While Mr. Koyama works with many creators, lately he had been focusing a lot on Studio Trigger projects and Imaishi's work in particular. How did you get involved with this project? Was it due to your work with Kamiyama many years ago?

KOYAMA: What triggered me to get involved with Napping Princess was that I got contacted personally by Kamiyama. To begin with, I had past work with Kamiyama on Standalone Complex, Moribito, and Solid State Society. So I was invited by him personally and accepted.

Before checking the staff, I knew it had to be you when I saw that robot that was just like Big Hero 6's Baymax as a bike! Is that unique roundness you give to your mechanical designs something you intentionally pursue, or does it come out naturally?

KOYAMA: At first glance, you might think "yeah that's Baymax's roundness," but in my mind it's actually the opposite in design. Baymax's arms get bigger and plumper at the end, but this robot's limbs get thinner as they extend. Making the chest larger makes it look bigger and more macho like a superhero, while making it round makes it more cute like a stuffed animal.
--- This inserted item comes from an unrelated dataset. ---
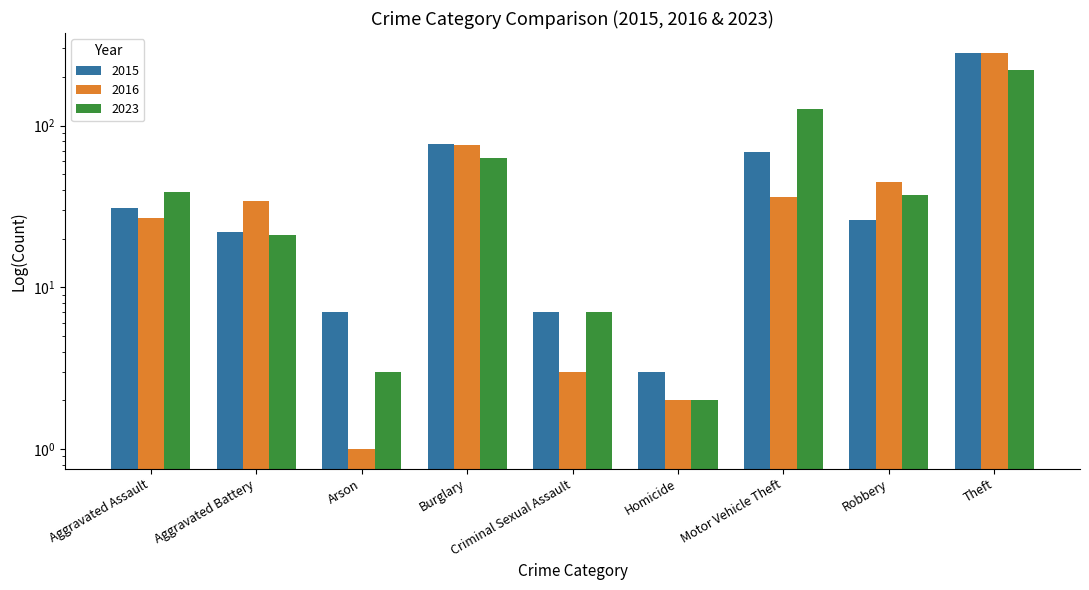

Rank the series at Theft from highest to lowest value.

2016, 2015, 2023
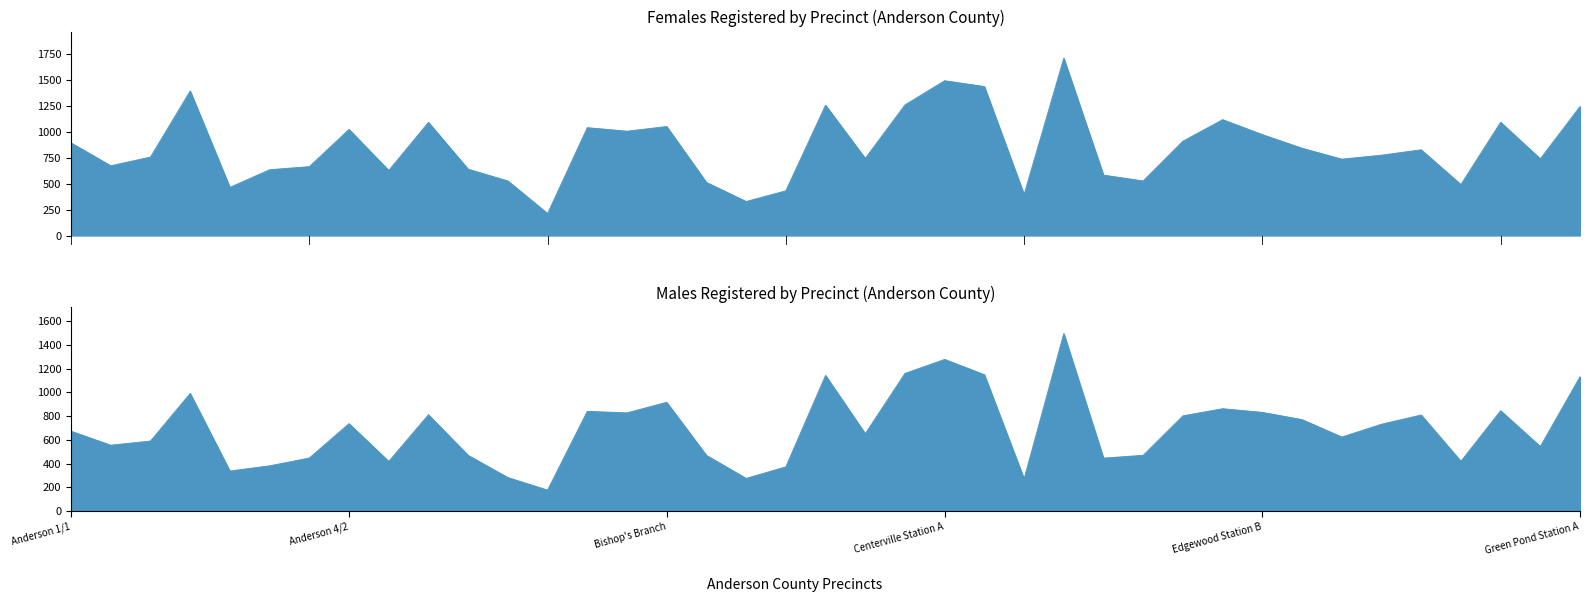

Reading left to right, what are all the values shown in this chart?

Females Registered: Anderson 1/1=892	Anderson 1/2=672	Anderson 2/1=756	Anderson 2/2=1392	Anderson 3/1=464	Anderson 3/2=634	Anderson 4/1=664	Anderson 4/2=1022	Anderson 5/B=627	Anderson 6/1=1090	Anderson 6/2=639	Appleton-Equinox=526	Barker's Creek - McAdams=212	Belton=1039	Belton Annex=1005	Bishop's Branch=1050	Bowling Green=512	Broadview=328	Broadway=431	Brushy Creek=1255	Cedar Grove=743	Center Rock=1258	Centerville Station A=1491	Centerville Station B=1435	Chiquola Mill=395	Concrete=1708	Cox's Creek=582	Craytonville=526	Denver-Sandy Springs=909	Edgewood Station A=1116	Edgewood Station B=972	Five Forks=841	Flat Rock=736	Fork No. 1=774	Fork No. 2=826	Friendship=491	Glenview=1091	Gluck Mill=739	Green Pond Station A=1243
Males Registered: Anderson 1/1=673	Anderson 1/2=555	Anderson 2/1=590	Anderson 2/2=992	Anderson 3/1=337	Anderson 3/2=381	Anderson 4/1=447	Anderson 4/2=737	Anderson 5/B=418	Anderson 6/1=812	Anderson 6/2=469	Appleton-Equinox=282	Barker's Creek - McAdams=176	Belton=841	Belton Annex=828	Bishop's Branch=917	Bowling Green=469	Broadview=275	Broadway=372	Brushy Creek=1144	Cedar Grove=652	Center Rock=1161	Centerville Station A=1279	Centerville Station B=1150	Chiquola Mill=271	Concrete=1497	Cox's Creek=446	Craytonville=470	Denver-Sandy Springs=803	Edgewood Station A=863	Edgewood Station B=832	Five Forks=771	Flat Rock=624	Fork No. 1=732	Fork No. 2=810	Friendship=419	Glenview=846	Gluck Mill=544	Green Pond Station A=1133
So in making this character, the root concept was meant to be completely different.

Do you feel that roundness has a positive effect when they're produced as 3DCG rather than hand drawn, like in this case?

KOYAMA: In terms of difficulty in achieving that look in drawing, I think it varies from person to person. But in terms of delivering what the director wants, CG is more efficient. My designs were more conceptual in nature, so they had to be polished up and converted to CGI by the 3D team, which I was not a part myself. I think that design team took my concepts and came up with something that was most suitable for CGI. The character's heart really comes out in 3D, because of the little detail changes they made for his design to make sense in CG.
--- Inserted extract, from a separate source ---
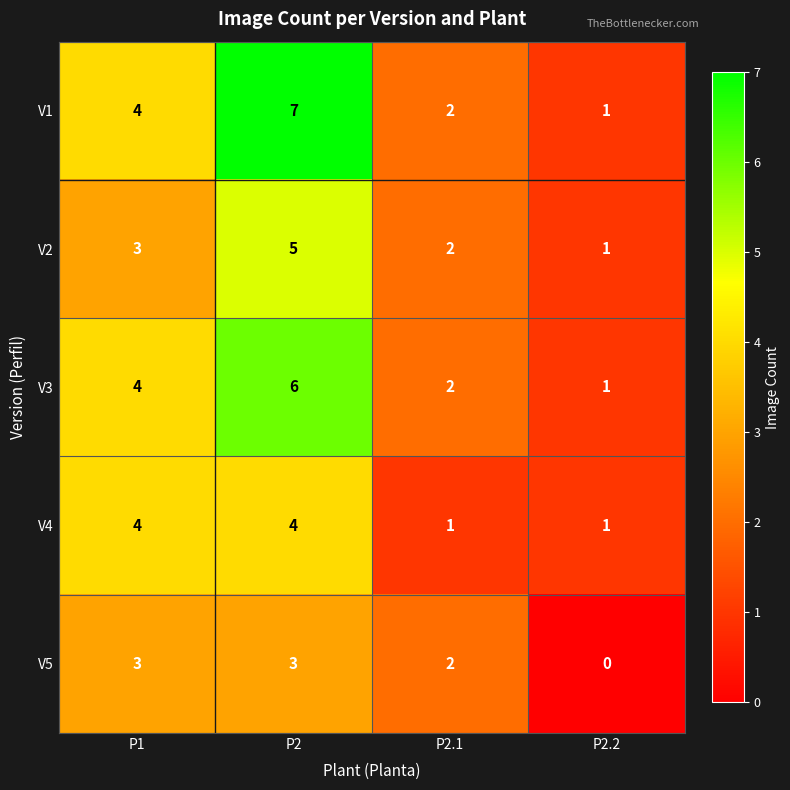

True or false: V2 has a value of 3 at P1.

True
Mr. Sakurai has worked with Kamiyama as a scriptwriter and even as a producer now. Has his particular style influenced you as a creator?

SAKURAI: Yes, very deeply. His style of producing anime, either as a series or a film, is very unique. He spends an enormous amount of time focused on storytelling and screenwriting. Meetings can sometimes run up to 12 or 13 hours, and that's weekly for a year or two on a series. He spends a lot of time developing the core philosophy of a work. I've worked with many directors, but that's something that makes him so different from all other directors. At the same time, he's very open to letting the other creators have their freedom to a certain extent. So long as his concept or philosophy is not disturbed, he lets them have their little freedoms in what they want to do. That influenced me greatly.
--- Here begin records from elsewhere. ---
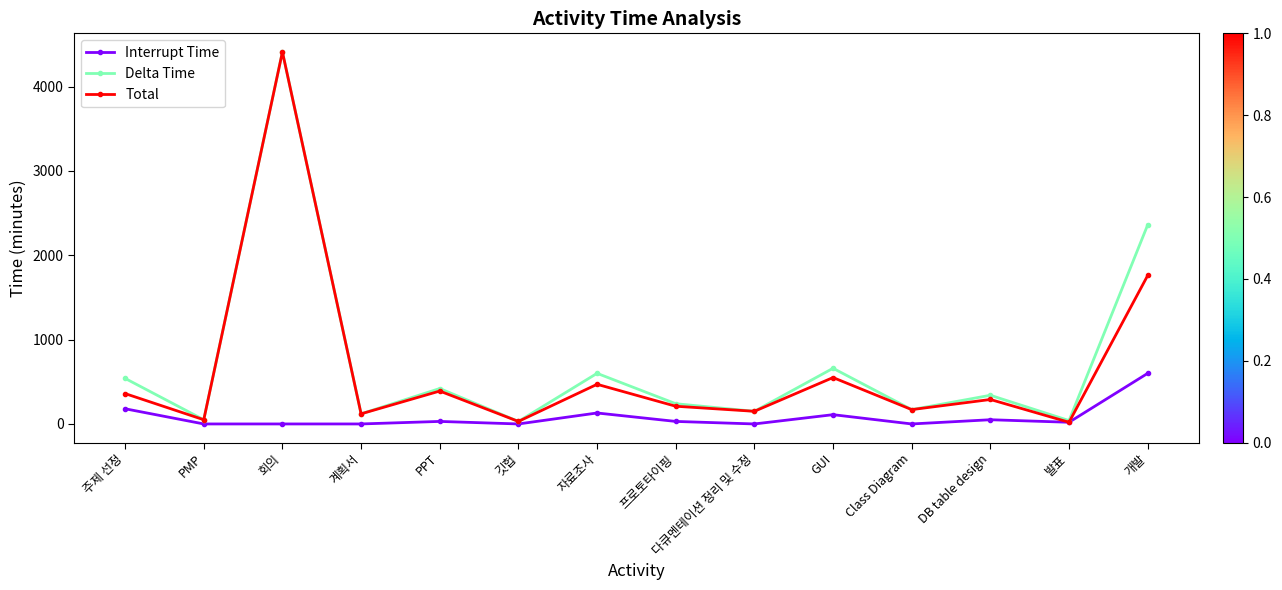

What is the difference between the maximum and minimum values in the Total series?

4390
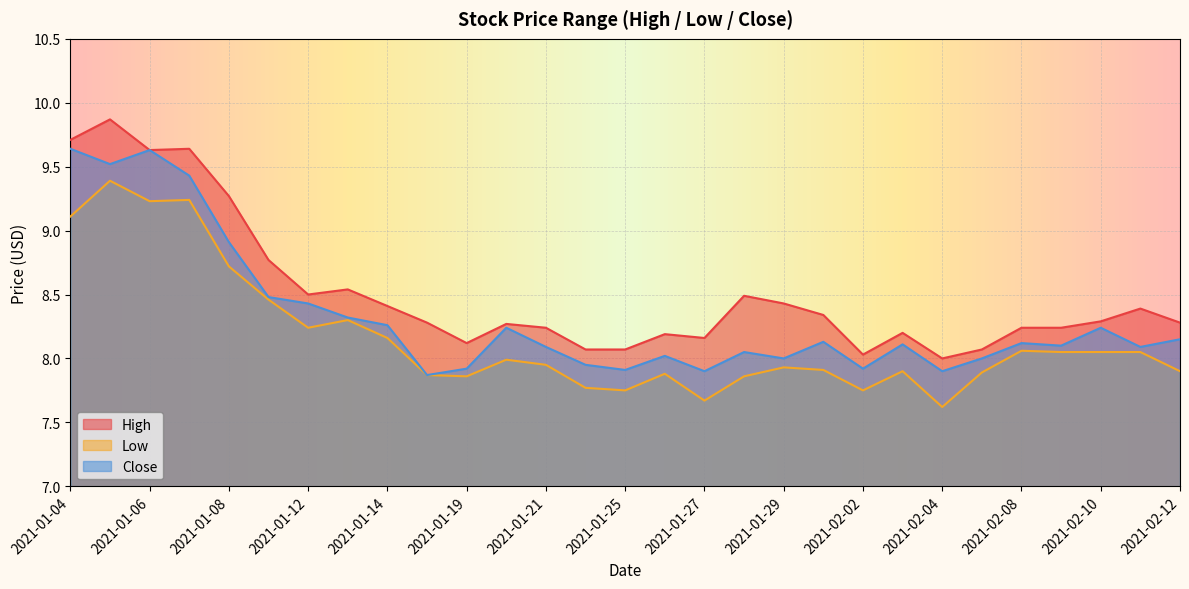

What is the difference between the maximum and minimum values in the Low series?

1.8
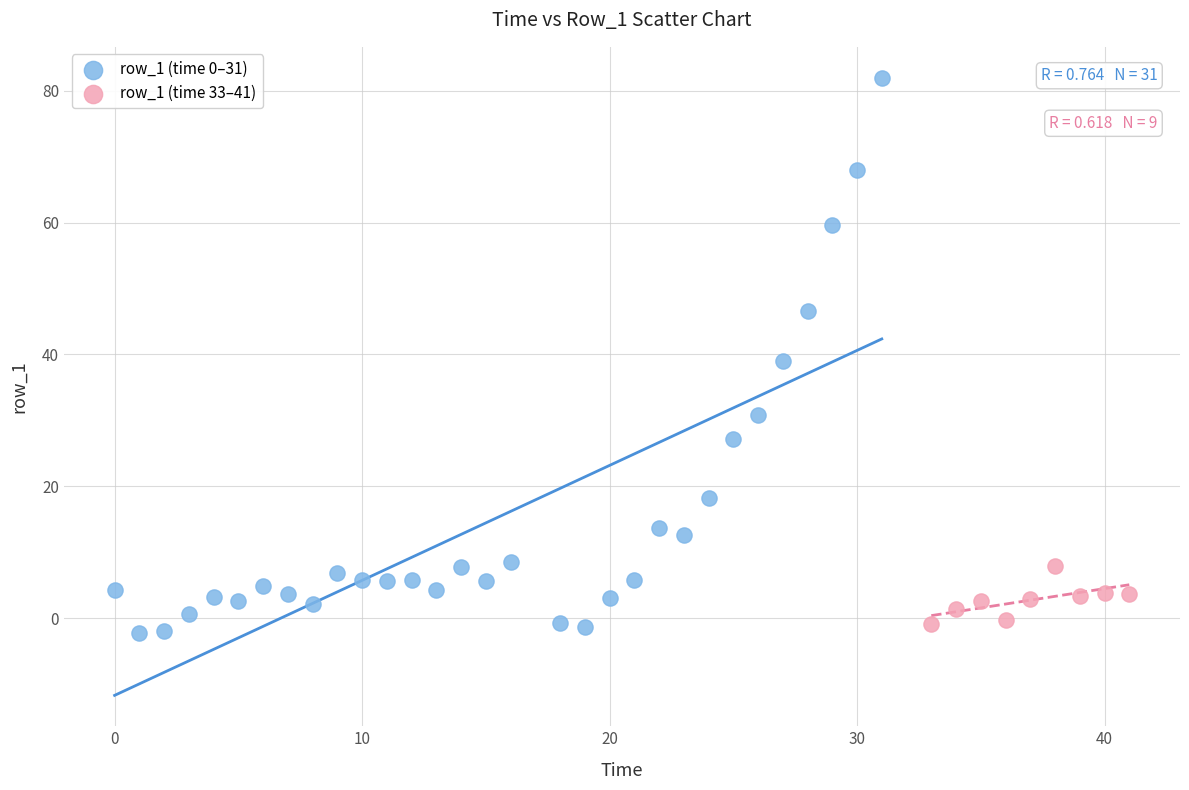

Which series has the largest Y range (max minus min)?

row_1 (time 0–31)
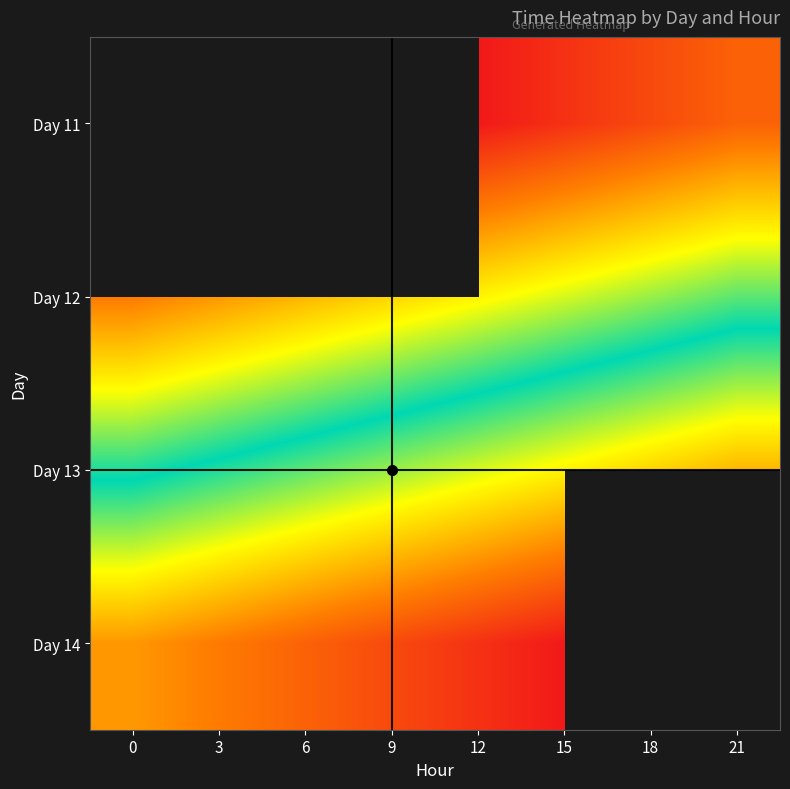

The value of Day 12 at 3 is 11876.5. True or false?

False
At which point was it decided to link this film with the upcoming Tokyo Olympics?

SAKURAI: As we went along in the story, Mr. Kamiyama thought that we needed to have a ticking clock, that we needed to solve a certain question, issue, or problem by this certain time. Otherwise, the story is just a failure. So to have this kind of race against time, he came up with the idea of making the starting point of the story three days before the Tokyo Olympics, and it would also drive this notion that while the story is just a little in the future, it's still something that could happen in our country, that we would be involved in. So the point in time was relatively fixed already, but then he came up with the idea to make it specific through this.

Thanks to AnimeFest for this opportunity.